I know I'm always posting bad stuff, but I'm just so tired and cranky. There's good stuff too. He rolled over the other day. He was playing in his play mat and he rolled onto his side and grabbed part of the playmat and pulled himself over. He hasn't done it since, but it was so exciting to see him do that.
It's just hard, you know. The good stuff is great when it is happening, but when you spend 20 minutes with him screaming on you, it sets you off for the whole day. Or when you can't figure out why he's crying. Or if you know why he's crying - like, for example, his stomach hurts - and you don't know what to do about it. I just constantly think that I'm a bad mom and I could be doing better.
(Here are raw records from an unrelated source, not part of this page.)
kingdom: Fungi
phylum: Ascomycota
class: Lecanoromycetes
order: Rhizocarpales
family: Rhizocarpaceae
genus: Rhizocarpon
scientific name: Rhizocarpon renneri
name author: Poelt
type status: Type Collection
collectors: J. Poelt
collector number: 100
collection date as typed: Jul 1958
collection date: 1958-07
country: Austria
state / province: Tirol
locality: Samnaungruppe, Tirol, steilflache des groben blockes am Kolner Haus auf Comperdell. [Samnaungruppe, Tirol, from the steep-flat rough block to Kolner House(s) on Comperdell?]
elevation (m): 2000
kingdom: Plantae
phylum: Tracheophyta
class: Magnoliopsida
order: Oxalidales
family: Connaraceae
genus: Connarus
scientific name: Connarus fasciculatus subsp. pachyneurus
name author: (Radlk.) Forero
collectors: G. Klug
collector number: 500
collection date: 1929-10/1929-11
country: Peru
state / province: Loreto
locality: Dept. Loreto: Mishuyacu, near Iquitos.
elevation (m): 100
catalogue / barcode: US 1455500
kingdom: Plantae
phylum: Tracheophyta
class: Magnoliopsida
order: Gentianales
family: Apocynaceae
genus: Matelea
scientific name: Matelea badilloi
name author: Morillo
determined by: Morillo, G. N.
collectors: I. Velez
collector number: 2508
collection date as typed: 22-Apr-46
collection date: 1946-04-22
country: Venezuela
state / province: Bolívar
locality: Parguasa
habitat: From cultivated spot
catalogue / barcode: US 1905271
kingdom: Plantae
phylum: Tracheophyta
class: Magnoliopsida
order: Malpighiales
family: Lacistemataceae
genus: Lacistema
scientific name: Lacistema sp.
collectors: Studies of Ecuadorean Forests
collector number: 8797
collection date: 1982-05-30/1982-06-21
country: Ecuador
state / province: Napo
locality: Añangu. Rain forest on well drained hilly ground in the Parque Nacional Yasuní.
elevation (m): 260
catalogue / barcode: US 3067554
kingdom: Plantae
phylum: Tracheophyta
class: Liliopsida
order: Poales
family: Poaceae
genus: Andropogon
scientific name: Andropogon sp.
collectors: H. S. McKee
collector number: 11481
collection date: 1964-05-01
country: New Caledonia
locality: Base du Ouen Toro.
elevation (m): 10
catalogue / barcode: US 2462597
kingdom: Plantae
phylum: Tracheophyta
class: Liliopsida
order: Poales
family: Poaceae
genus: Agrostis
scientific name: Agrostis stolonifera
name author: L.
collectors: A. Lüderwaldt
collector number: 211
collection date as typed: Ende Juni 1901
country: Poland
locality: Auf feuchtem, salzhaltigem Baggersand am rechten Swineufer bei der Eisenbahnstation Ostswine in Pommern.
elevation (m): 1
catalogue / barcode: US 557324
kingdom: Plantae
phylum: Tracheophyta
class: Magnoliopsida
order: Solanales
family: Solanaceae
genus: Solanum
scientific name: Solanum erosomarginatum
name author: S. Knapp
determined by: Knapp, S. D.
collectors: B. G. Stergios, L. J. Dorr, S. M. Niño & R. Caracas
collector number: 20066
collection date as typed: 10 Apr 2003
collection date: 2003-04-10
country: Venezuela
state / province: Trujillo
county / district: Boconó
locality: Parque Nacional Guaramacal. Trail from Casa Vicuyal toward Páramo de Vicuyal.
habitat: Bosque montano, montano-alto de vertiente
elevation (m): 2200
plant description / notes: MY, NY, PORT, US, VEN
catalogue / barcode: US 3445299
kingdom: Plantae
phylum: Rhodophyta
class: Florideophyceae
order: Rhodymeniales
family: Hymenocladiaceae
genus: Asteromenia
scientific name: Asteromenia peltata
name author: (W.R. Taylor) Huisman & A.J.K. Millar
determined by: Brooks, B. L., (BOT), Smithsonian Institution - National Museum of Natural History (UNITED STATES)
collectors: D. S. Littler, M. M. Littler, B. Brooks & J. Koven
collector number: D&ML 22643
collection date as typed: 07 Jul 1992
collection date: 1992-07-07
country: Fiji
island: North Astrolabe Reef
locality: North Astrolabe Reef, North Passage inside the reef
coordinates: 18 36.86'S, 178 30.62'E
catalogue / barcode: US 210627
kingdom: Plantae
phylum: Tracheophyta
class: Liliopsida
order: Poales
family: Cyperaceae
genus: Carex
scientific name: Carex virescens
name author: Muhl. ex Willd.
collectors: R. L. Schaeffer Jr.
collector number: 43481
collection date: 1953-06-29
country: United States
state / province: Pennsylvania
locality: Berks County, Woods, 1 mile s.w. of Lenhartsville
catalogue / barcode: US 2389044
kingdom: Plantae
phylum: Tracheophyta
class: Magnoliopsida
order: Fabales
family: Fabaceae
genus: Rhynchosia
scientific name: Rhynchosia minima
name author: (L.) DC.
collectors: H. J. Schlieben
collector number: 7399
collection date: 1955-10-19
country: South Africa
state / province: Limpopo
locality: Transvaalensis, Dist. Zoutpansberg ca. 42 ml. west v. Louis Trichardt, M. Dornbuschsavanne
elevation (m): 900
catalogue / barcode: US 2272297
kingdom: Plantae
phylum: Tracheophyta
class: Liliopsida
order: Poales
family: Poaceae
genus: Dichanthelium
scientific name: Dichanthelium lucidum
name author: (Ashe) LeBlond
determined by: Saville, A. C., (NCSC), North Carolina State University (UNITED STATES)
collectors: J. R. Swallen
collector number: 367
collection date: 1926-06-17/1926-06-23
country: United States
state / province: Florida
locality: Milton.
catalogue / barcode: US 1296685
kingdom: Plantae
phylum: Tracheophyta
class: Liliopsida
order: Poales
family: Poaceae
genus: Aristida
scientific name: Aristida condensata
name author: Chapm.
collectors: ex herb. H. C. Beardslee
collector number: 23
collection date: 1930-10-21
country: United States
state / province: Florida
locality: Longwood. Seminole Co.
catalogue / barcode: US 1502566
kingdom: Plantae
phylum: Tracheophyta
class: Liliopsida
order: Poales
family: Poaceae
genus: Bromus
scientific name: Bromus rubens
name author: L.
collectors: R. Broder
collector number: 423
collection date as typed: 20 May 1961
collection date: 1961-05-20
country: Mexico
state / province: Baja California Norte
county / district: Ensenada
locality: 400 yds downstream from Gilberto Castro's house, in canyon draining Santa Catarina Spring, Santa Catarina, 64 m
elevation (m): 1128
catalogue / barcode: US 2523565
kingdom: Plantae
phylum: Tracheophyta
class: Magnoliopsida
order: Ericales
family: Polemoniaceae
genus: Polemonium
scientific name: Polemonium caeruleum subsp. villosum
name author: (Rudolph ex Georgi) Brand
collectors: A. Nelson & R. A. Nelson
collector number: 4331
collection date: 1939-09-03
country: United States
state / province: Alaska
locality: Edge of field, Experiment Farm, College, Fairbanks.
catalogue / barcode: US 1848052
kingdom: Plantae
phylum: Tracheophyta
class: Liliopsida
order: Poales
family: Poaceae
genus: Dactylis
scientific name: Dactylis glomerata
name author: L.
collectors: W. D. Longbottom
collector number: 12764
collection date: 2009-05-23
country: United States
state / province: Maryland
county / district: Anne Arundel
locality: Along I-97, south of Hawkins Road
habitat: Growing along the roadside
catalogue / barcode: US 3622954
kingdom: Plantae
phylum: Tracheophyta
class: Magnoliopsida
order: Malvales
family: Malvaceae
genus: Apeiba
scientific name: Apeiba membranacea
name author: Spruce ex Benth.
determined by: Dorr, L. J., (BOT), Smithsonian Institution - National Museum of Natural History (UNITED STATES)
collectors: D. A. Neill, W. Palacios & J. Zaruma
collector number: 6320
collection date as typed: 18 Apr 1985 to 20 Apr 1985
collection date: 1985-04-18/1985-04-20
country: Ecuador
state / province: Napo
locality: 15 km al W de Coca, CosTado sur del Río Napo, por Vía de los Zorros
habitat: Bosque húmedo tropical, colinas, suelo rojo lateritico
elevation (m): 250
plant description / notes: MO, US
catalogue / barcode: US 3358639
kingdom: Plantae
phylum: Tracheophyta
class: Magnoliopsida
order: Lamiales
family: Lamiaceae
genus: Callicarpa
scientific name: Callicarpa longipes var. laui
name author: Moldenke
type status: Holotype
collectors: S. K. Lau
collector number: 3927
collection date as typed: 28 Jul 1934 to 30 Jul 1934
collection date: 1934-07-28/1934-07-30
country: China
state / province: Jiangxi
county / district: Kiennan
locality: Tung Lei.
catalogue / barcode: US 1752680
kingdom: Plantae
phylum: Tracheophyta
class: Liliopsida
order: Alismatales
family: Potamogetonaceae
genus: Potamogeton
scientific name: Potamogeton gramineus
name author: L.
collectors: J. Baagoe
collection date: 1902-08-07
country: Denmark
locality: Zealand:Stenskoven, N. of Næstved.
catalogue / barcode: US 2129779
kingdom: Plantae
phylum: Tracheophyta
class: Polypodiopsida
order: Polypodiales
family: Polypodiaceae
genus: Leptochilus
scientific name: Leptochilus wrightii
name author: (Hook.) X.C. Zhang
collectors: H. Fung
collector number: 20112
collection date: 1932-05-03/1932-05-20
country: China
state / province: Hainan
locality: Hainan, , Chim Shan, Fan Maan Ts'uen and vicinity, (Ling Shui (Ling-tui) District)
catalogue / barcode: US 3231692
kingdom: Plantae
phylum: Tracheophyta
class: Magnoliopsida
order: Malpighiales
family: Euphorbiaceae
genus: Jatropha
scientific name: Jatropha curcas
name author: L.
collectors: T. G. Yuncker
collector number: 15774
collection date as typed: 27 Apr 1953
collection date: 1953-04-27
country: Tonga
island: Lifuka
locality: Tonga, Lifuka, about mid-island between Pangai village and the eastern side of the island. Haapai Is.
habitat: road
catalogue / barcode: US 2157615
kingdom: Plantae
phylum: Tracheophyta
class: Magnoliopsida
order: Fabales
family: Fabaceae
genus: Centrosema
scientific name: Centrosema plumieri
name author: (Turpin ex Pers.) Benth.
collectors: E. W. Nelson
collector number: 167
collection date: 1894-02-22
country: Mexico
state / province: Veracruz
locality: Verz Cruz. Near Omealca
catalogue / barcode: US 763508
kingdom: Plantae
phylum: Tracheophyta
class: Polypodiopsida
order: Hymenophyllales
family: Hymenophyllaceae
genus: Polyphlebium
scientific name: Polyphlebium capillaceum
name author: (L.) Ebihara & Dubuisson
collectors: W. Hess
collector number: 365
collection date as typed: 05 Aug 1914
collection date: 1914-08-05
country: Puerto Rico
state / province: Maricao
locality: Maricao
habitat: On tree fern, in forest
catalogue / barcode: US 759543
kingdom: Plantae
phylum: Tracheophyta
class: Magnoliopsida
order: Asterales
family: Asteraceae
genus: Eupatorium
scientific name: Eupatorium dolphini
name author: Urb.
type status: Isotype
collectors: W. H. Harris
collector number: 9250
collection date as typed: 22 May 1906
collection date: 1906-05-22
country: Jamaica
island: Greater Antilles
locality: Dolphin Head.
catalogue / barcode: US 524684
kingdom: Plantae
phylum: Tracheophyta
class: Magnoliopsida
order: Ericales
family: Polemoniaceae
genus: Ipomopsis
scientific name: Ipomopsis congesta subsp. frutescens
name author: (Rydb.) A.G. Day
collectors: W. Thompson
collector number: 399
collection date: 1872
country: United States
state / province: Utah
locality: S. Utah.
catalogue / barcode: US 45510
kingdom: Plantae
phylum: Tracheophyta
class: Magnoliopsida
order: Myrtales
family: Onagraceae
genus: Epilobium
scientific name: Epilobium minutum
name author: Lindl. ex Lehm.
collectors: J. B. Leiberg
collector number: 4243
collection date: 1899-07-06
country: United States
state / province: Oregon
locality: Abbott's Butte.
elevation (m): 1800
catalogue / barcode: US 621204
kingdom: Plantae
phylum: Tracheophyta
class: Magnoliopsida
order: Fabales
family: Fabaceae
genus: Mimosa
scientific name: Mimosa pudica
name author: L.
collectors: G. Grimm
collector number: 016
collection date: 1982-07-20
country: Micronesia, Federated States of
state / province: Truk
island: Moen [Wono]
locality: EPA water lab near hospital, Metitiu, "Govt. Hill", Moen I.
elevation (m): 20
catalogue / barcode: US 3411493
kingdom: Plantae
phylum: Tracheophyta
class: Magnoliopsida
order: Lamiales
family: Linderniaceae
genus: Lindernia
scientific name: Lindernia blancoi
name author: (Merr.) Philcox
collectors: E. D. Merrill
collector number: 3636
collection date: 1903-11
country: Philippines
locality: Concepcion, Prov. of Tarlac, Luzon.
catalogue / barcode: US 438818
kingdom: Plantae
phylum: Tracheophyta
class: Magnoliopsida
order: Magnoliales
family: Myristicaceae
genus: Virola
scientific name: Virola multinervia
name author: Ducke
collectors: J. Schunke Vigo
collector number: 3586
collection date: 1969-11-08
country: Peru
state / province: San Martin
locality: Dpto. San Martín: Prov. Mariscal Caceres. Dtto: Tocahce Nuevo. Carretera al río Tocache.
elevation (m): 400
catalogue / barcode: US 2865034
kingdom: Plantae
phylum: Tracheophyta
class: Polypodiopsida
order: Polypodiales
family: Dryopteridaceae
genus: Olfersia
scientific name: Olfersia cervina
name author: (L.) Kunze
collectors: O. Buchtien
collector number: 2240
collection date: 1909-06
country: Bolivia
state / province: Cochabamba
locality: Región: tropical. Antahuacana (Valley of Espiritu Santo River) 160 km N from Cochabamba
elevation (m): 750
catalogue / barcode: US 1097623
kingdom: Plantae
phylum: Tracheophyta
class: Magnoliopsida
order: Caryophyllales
And I know I'm doing the best I can, and I haven't broken him yet, and daycare keeps telling me he's advanced and all, but I just want him to be happy, and lately he isn't. He's always fussy. And I know he's been sick and that is affecting him, and there are times when he's happy, but he's just so tired all the time because I don't think he sleeps well at night. And now he's waking up early in the morning and he's cold and the doctor said he can't sleep with a blanket yet, so I'm not sure what to do about that either. And it's all just very overwhelming when all you want to do is sleep because you're so unbelievably exhausted beyond the point of coherent speech even.
Ok. Wow. That just kind of came out of nowhere. I just feel so guilty because it's so hard to take care of him, and you would think it would be easy and natural, since it's what you're supposed to do, but lately it just seems like everything is so hard. We figured out the swaddling and stuff to settle him down when he was little, but now we're lost again. I don't know what to do when he's so exhausted he's screaming so hard he looks like he's going to pop a vein. I don't know how to get him to be able to eat his cereal at dinner time. I don't know how to keep him healthy. I don't know what to do about the fact that he's freezing at night. I don't know what I'm going to do when he outgrows his infant carrier carseat in a month and I can't carry him into places with it anymore. And I'm just so tired that all these things seem like insurmountable problems.
It's supposed to get easier, right? I'm waiting.
Posted by Terri at October 13, 2006 10:06 AM
Is easier the right word? I think that you adjust to the different phases of life that he goes through and then are set up for the next ones - does that make sense? You and Darren are great parents - you have all the love in the world for Dylan and even if you are exhausted, it shines through. You only want wants best for him and for him to be ok - that part is never easy - think about what we put our parents through. But we all came out of it totally fine!!!
Posted by: Vizma at October 13, 2006 07:36 PM
*hugs*
It's hard to hear that you are having such a difficult time and there's nothing your friends from far away can do to make it better... apart from sending virtual hugs again.
I think you are doing a great job as a mom. Especially as you're a working mom. Even more so with mono on top of it all.
You are doing for your kid what you can. He's having a rough time, just the same as you do. All mothers I know tell me that it gets better sometime.